In order to prevent the Yarmouth merchants supplying themselves by this means to the disadvantage of the general purchaser at the Fair, the statute enacts that the fishers after having supplied the “London Pykers” (a special exception in favour of London)—
“Shall bring all the remnant of their herring to the said fair to sell there, so that none shall sell herring in any place about the haven of Great Yarmouth by seven “Leues” (Leucæ or Leagues) unless it be herring of their own catching.”
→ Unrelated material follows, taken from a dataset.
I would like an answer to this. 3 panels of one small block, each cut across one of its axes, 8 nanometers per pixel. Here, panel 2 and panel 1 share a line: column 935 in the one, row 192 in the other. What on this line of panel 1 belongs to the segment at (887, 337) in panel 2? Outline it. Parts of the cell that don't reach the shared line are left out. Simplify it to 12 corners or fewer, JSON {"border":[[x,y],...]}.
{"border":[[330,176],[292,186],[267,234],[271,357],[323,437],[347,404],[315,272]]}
This prohibition against “forestalling” the Fair, although aimed directly against the Yarmouth merchants themselves, evidently applied equally to all persons coming from Lowestoft, or any other place, to buy herrings from ships in Kirkley Road. It was not, however, the intention of Parliament at this time to give any monopoly to Yarmouth; and within two years after the passing of this statute, we find that an ordinance was issued expressly exempting Lowestoft and Winterton from this prohibition.
This ordinance enacted that—
“If the fishers be in free will to sell their herrings in the said road after they be anchored there, it shall be lawful for the merchants of Lowestoft and Winterton to buy herrings of the fishers, as free as the London pycards, to serve their carts and horses that come thither from other countries, and to hang there.”
This would appear to be the earliest record in which Lowestoft appears, since Domesday, which furnishes any evidence of her having risen from the humble status she occupied at that time.
Although this notice of Lowestoft does not imply that Lowestoft in 1359 was a larger place than Winterton then was, it shows very clearly that a trade in herrings, at all events during the Autumnal season, had been established here, and that it was considered of sufficient importance to deserve a special ordinance permitting its continuance, notwithstanding the statute of Herrings. It also tells us what the system of trade at Lowestoft was at this time. Lowestoft men went out to the foreign and other fishing boats when anchored in the roads, and bought and landed herrings on the Denes. Here they were sold to the “peddlers” or travelling fish merchants, who, having loaded their pack horses and their carts, started off homewards, to sell their fish as fresh as possible in distant inland towns.
The last words of the proviso “and to hang there” clearly authorised the Lowestoft merchants not only to buy fish for resale, but to supply themselves with herrings for hanging in their own fish houses.